Northern District Of California Dismisses Putative Class Action For Failure To Adequately Allege Actionable Misrepresentations Or Scienter
On August 17, 2021, Judge Beth Labson Freeman of the United States District Court for the Northern District of California dismissed a putative class action asserting claims under the Securities Exchange Act of 1934 against an energy technology company and certain of its executives. Hurst v. Enphase Energy, Inc., et al., No. 5:20-cv-04036-BLF, slip op. (N.D. Cal. Aug. 17, 2021). Plaintiff alleged, based on a short seller report released the same day plaintiff’s complaint was filed, that the company misrepresented its revenues, engaged in improper deferred revenue accounting practices, and overstated the growth in its gross margins. The Court held that plaintiff failed to adequately allege any misrepresentation or scienter and, therefore, dismissed the action, while granting plaintiff leave to amend to attempt to “rectify the defects” identified by the Court.
As a threshold matter, the Court considered and rejected defendants’ loss causation argument that short seller reports could not serve as corrective disclosures. To the contrary, the Court held, unlike reports from anonymous short sellers or based on public information, the short seller report in question could be corrective because it was not anonymous and purportedly was the result of an investigation that included interviews with former employees. Id. at 6-7.
The Court concluded, however, that plaintiff’s allegations of misrepresentations—which were “far from trivial,” including that revenue was inflated by 47.7%—were backed by “flimsy factual allegations” that were “entirely predicated on the [short seller] [r]eport’s insistence that [the company’s] financial reporting does not add up.” Id. at 7. The Court explained that the mere fact that plaintiff or the short seller report could not “reconcile the financials” did not, without more, support a claim for misrepresentation. Id. at 7-8. The Court further observed that plaintiff did not allege any accounting restatement or missed earnings revealing the impact of the alleged accounting issues, and that it was “wildly implausible” that such events would not have occurred “[i]n light of the severity of the revenue inflation alleged.” Id. at 8.

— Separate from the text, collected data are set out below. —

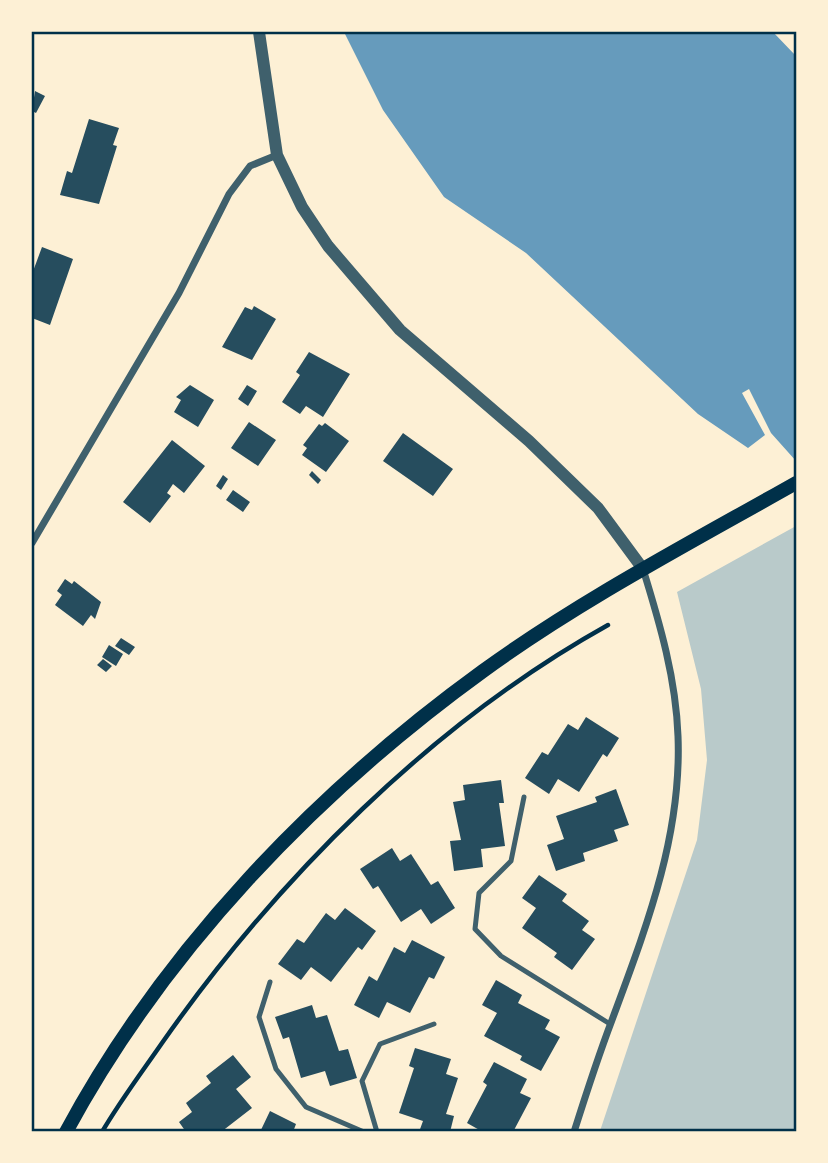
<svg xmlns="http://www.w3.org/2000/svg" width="828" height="1163" viewBox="0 0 828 1163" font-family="'Source Sans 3',sans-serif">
  <rect width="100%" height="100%" fill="#fdf0d5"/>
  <path fill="#b9caca" d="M 796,526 L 796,1131 L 600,1131 L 697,840 L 707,760 L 701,689 L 677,592 Z"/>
  <path fill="#669bbc" d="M 344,32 L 773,32 L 796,56 L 796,461 L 771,433 L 749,389 L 742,393 L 765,435 L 748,448 L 698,414 L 526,253 L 444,197 L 383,110 Z"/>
  <path fill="#264d5e" d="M 35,91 L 45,96 L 36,113 L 32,111 Z
    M 89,119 L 119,128 L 113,145 L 117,146 L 99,204 L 60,195 L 67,171 L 72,173 Z
    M 42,247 L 73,259 L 50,325 L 32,318 L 32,274 Z
    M 254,306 L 276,319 L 252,360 L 222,347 L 245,307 L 252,310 Z
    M 309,352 L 350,374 L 323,417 L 306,406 L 300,414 L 282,402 L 300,375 L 296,372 Z
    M 190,385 L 214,400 L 198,427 L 174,412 L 181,400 L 176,397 Z
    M 247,385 L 257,391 L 248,406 L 238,399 Z
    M 249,422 L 276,440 L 258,466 L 231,448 Z
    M 325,423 L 349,441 L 326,472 L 302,455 L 307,448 L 303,445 L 319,424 L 322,426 Z
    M 403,433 L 453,469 L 433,496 L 383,461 Z
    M 172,440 L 205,466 L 184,493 L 173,484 L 167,493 L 171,496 L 150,523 L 123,502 Z
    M 312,471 L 321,480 L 318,484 L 309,475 Z
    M 223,475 L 228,479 L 221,490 L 216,486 Z
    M 233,490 L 250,502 L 243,512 L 226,500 Z
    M 65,579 L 72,584 L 74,581 L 101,602 L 95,619 L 91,615 L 83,626 L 55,605 L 62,595 L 57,591 Z
    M 121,638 L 135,647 L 129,655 L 115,646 Z
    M 109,645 L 123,654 L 116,666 L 102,657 Z
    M 103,659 L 112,666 L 106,672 L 97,665 Z
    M 586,717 L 619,738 L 607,757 L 603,754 L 579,792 L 558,779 L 549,794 L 525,778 L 542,752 L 548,755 L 568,724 L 578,730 Z
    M 501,780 L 504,803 L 499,803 L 505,846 L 481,849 L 483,867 L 454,871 L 450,841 L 461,840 L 453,802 L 465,800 L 463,785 Z
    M 616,789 L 629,825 L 614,830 L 618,841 L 583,853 L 585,861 L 556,871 L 547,845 L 564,839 L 556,816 L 597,802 L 595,797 Z
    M 392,848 L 400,861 L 411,854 L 431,885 L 438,881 L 455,908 L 431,924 L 421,909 L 401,922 L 378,886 L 373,889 L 360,869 Z
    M 539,875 L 567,894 L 562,901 L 589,921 L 582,930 L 595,939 L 572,970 L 554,957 L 557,953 L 522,928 L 536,908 L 522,898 Z
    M 345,908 L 376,931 L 362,950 L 358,947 L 331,982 L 311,967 L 301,980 L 278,964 L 297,939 L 304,943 L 326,913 L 335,920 Z
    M 412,940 L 445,957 L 434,979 L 429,977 L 410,1013 L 387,1002 L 379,1018 L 354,1005 L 369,976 L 377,981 L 394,947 L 405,953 Z
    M 496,980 L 522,995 L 518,1003 L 550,1020 L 545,1029 L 560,1037 L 541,1071 L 520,1060 L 522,1056 L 484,1036 L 497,1013 L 482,1005 Z
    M 312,1005 L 316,1018 L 327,1015 L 339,1051 L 348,1049 L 357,1078 L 330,1086 L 325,1071 L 301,1078 L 289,1037 L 283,1039 L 275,1017 Z
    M 415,1048 L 451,1059 L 446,1074 L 458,1078 L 446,1114 L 454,1116 L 450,1132 L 419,1132 L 423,1121 L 399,1113 L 414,1068 L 409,1066 Z
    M 233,1055 L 251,1077 L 236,1089 L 252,1108 L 221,1132 L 186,1132 L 179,1122 L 192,1112 L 186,1103 L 211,1083 L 206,1076 Z
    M 494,1062 L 527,1079 L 520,1093 L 531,1098 L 513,1132 L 483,1132 L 467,1123 L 487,1085 L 483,1082 Z
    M 270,1111 L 296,1124 L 293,1132 L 260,1132 Z"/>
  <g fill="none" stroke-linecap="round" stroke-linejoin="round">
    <path stroke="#003049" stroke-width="4.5" d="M 102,1132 C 120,1101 142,1072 162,1043 C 277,879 432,723 608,625"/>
    <path stroke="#3f606c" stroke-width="5" d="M 524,797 L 511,861 L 479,893 L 475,929 L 501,956 L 610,1024
      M 270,982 L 259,1017 L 276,1069 L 306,1107 L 364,1132
      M 377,1132 L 362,1081 L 380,1044 L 434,1024"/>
    <path stroke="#3f606c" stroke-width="7" d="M 32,543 L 179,293 L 229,194 L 250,166 L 277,155
      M 574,1132 C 586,1094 598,1057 612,1020 C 646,928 682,836 678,736 C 676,679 660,624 643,569"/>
    <path stroke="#3f606c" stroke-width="12" d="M 259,32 L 277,155 L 302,207 L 328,246 L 400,330 L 529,441 L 598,508 L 643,569"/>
    <path stroke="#003049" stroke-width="14" d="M 66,1132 C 164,950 316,792 483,671 C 581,600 690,543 796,483"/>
  </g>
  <rect width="828" height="1163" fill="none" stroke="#fdf0d5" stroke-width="66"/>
  <rect x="33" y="33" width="762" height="1097" fill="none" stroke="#003049" stroke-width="2.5"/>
</svg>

The Court further held that, while plaintiff alleged that the company improperly deferred revenue, plaintiff failed to plead any facts indicating why that activity was improper under Generally Accepted Accounting Principles (“GAAP”). Id. The Court emphasized that GAAP provisions are “subject to interpretation,” and that the factual allegations failed to show why the company’s accounting decision was “not merely the difference between two permissible judgments.” Id. at 9.
In addition, the Court determined that plaintiff failed to adequately allege scienter under various theories. Plaintiff’s contention that scienter could be inferred from “the enormity of [the company’s] GAAP violations” could not survive the Court’s rejection of the GAAP allegations. Id. at 10. And while plaintiff pointed to “numerous … red flags,” the Court held that argument lacked “the kind of particularized facts that normally buttress scienter allegations.” Id. Moreover, while plaintiff alleged suspicious stock sales, the Court concluded that all but one of the alleged insiders identified by plaintiff were not defendants and their trades were therefore irrelevant to the scienter analysis, and, for the remaining individual, plaintiff’s allegations were “threadbare” and failed to allege the proportion of the individual’s shares that were sold or anything about past trading patterns, or otherwise to explain why the sales were suspicious. Id. at 11. Plaintiff’s reliance on anonymous statements by former employees also failed to establish scienter due to the lack of “particularized allegations establishing the employees’ reliability and personal knowledge.” Id. at 10.